Annals of Human Genetics doi:10.1111/j.1469-1809.2007.00429.x
Migration Waves to the Baltic Sea Region
T. Lappalainen et al.
In this study, the population history of the Baltic Sea region, known to be affected by a variety of migrations and genetic barriers, was analyzed using both mitochondrial DNA and Y-chromosomal data. Over 1200 samples from Finland, Sweden, Karelia, Estonia, Setoland, Latvia and Lithuania were genotyped for 18 Y-chromosomal biallelic polymorphisms and 9 STRs, in addition to analyzing 17 coding region polymorphisms and the HVS1 region from the mtDNA. It was shown that the populations surrounding the Baltic Sea are genetically similar, which suggests that it has been an important route not only for cultural transmission but also for population migration.
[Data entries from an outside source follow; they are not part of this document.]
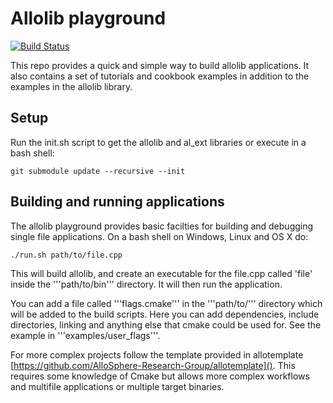 # Allolib playground
[![Build Status](https://travis-ci.org/AlloSphere-Research-Group/allolib_playground.svg?branch=master)](https://travis-ci.org/AlloSphere-Research-Group/allolib_playground)

This repo provides a quick and simple way to build allolib applications. It also contains a set of tutorials and cookbook examples in addition to the examples in the allolib library.

## Setup

Run the init.sh script to get the allolib and al_ext libraries or execute in
a bash shell:

    git submodule update --recursive --init

## Building and running applications

The allolib playground provides basic facilties for building and debugging 
single file applications. On a bash shell on Windows, Linux and OS X do:

    ./run.sh path/to/file.cpp

This will build allolib, and create an executable for the file.cpp called 'file' inside the '''path/to/bin''' directory. It will then run the application.

You can add a file called '''flags.cmake''' in the '''path/to/''' directory which will be added to the build scripts. Here you can add dependencies, include directories, linking and anything else that cmake could be used for. See the example in '''examples/user_flags'''.

For more complex projects follow the template provided in allotemplate
[https://github.com/AlloSphere-Research-Group/allotemplate](). This requires 
some knowledge of Cmake but allows more complex workflows and multifile
applications or multiple target binaries.

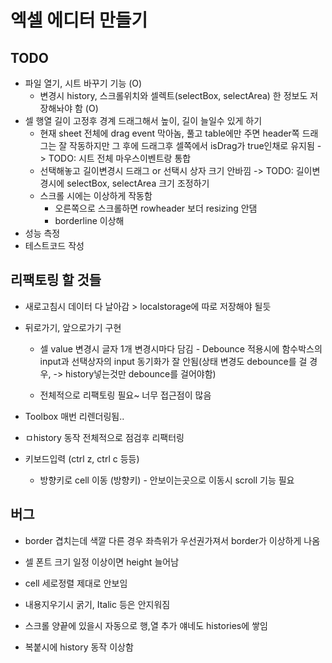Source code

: # 엑셀 에디터 만들기

## TODO 
- 파일 열기, 시트 바꾸기 기능 (O)
  - 변경시 history, 스크롤위치와 셀렉트(selectBox, selectArea) 한 정보도 저장해놔야 함 (O)
- 셀 행열 길이 고정후 경계 드래그해서 높이, 길이 늘일수 있게 하기
  - 현재 sheet 전체에 drag event 막아놈, 풀고 table에만 주면 header쪽 드래그는 잘 작동하지만 그 후에 드래그후 셀쪽에서 isDrag가 true인채로 유지됨 -> TODO: 시트 전체 마우스이벤트랑 통합
  - 선택해놓고 길이변경시 드래그 or 선택시 상자 크기 안바낌 -> TODO: 길이변경시에 selectBox, selectArea 크기 조정하기
  - 스크롤 시에는 이상하게 작동함
    - 오른쪽으로 스크롤하면 rowheader 보더 resizing 안댐
    - borderline 이상해
- 성능 측정
- 테스트코드 작성

## 리팩토링 할 것들

- 새로고침시 데이터 다 날아감 > localstorage에 따로 저장해야 될듯
- 뒤로가기, 앞으로가기 구현

  - 셀 value 변경시 글자 1개 변경시마다 담김 - Debounce 적용시에 함수박스의 input과 선택상자의 input 동기화가 잘 안됨(상태 변경도 debounce를 걸 경우, -> history넣는것만 debounce를 걸어야함)

  - 전체적으로 리팩토링 필요~ 너무 접근점이 많음
- Toolbox 매번 리렌더링됨..
- ㅁhistory 동작 전체적으로 점검후 리팩터링
- 키보드입력 (ctrl z, ctrl c 등등) 
  - 방향키로 cell 이동 (방향키) - 안보이는곳으로 이동시 scroll 기능 필요

## 버그

- border 겹치는데 색깔 다른 경우 좌측위가 우선권가져서 border가 이상하게 나옴
- 셀 폰트 크기 일정 이상이면 height 늘어남

- cell 세로정렬 제대로 안보임

- 내용지우기시 굵기, Italic 등은 안지워짐

- 스크롤 양끝에 있을시 자동으로 행,열 추가 얘네도 histories에 쌓임

- 복붙시에 history 동작 이상함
However, many of the migrations affecting the area from Central Europe, the Volga-Ural region and from Slavic populations have had a quantitatively different impact on the populations, and, furthermore, the effects of genetic drift have increased the differences between populations especially in the north. The possible explanations for the high frequencies of several haplogroups with an origin in the Iberian refugia (H1, U5b, I1a) are also discussed.